Des architectes ont accompagné ce qui a constitué la négation même de l'urbanisme, qui est organisation de la cité et non juxtaposition d'îlots isolés. Dans cette succession uniforme de pavillons, un seul cabinet d'architectes peut travailler à l'échelle d'un pays, reproduisant à l'infini le même modèle. Pendant ce temps, des centaines de leurs jeunes confrères connaissent des fins de mois difficiles, ou le chômage. Le Monde signale une reconversion dans la magie : les architectes d'intérieur, agrandissent l'espace sans repousser les murs. Au sein des habitations, la lumière doit inonder et le vide l'emporter. L'architecte d'intérieur rationalise, chasse l'inutile et ruine les ébénistes et menuisiers, car le meuble contemporain rêvé est minimaliste, coulissant, escamotable ou pliant. Dans l'espace, les pièces se ressemblent et communiquent. L'architecture intérieure popularisée par la télévision maximalise le vide. L'art a cédé la place à la décoration, et le vieux bois au plastique jetable. « Ces solutions permettent de se débarrasser des armoires, des commodes, des coffres et des caisses qui grignotent l'espace vital. » [Philippe Demougeot] Lumière et espace ne valent que pour un lieu et une tranche de vie : rien à transmettre, tout à racheter. « La convention cède le pas à un pragmatisme hédoniste. » Sur un mur trône un poster de Pygmées ou d'evzone.
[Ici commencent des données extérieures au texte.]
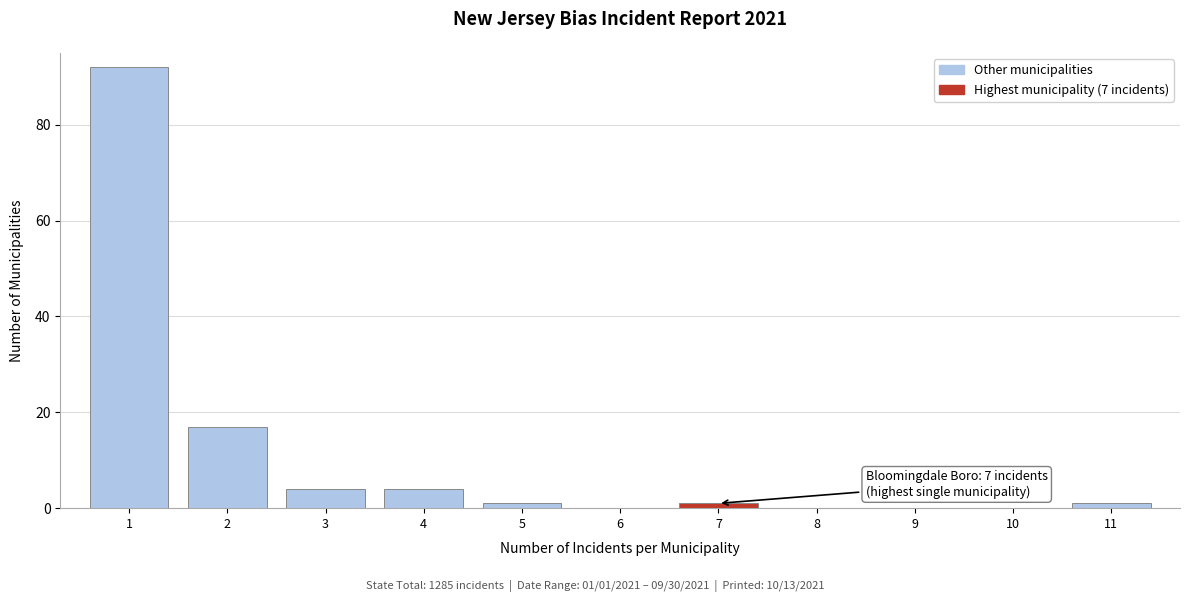

Reading left to right, what are all the values shown in this chart?

1=92	2=17	3=4	4=4	5=1	6=0	7=1	8=0	9=0	10=0	11=1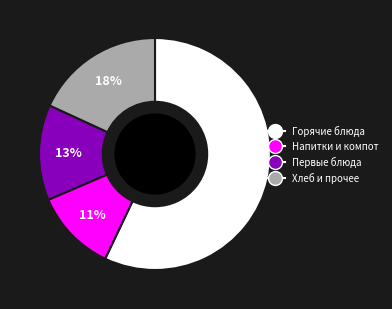

How many slices are in this pie chart?

4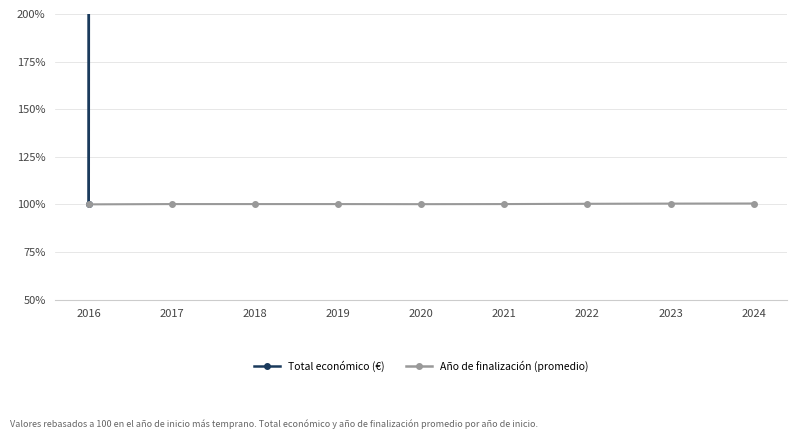

Reading left to right, what are all the values shown in this chart?

Total económico (€): 100.0	94761.3	44757.9	9899.9	9999.4	8798.4	4787.7	2500.0	10256.2
Año de finalización (promedio): 100.0	100.1	100.1	100.1	100.1	100.1	100.3	100.4	100.4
Le chat Grenelle se dore au soleil traversant une baie vitrée. La Bonne Maison, c'est un peu revenir à l'idéal de la hutte...
PS./ Geographedumonde sur la périurbanisation : En pays briochin, les merveilles n'existent pas

[1] « 'La Bonne Maison' répond aux exigences de 'l'éco-conception' qui implique l'utilisation de nouveaux choix techniques visant notamment à la diminution de la consommation d'énergie et à la prise en considération de l'environnement immédiat. » / Enviro2b.
[2] « [M]odèles de 80 à 150 m2 au prix de référence de 125 000€ pour 100m2 (hors terrain). En plus de sa certification NF démarche HQE, 'La Bonne Maison' est la première maison individuelle en France à se voir attribuer le tout nouveau label Effinergie (soit bâtiment basse consommation). Ce label Effinergie, à l'initiative de l'association éponyme créée en mai 2007, a pour objectif la promotion des constructions à basse énergie (consommation maximum de 50kWh/m2/an en énergie primaire selon les régions). 'La Bonne Maison', n'est pas seulement une maison contemporaine, confortable et soucieuse de l'environnement. En dépassant les exigences de l'ensemble des normes actuelles, elle ouvre la voie vers les normes environnementales et économiques de demain. » / Id.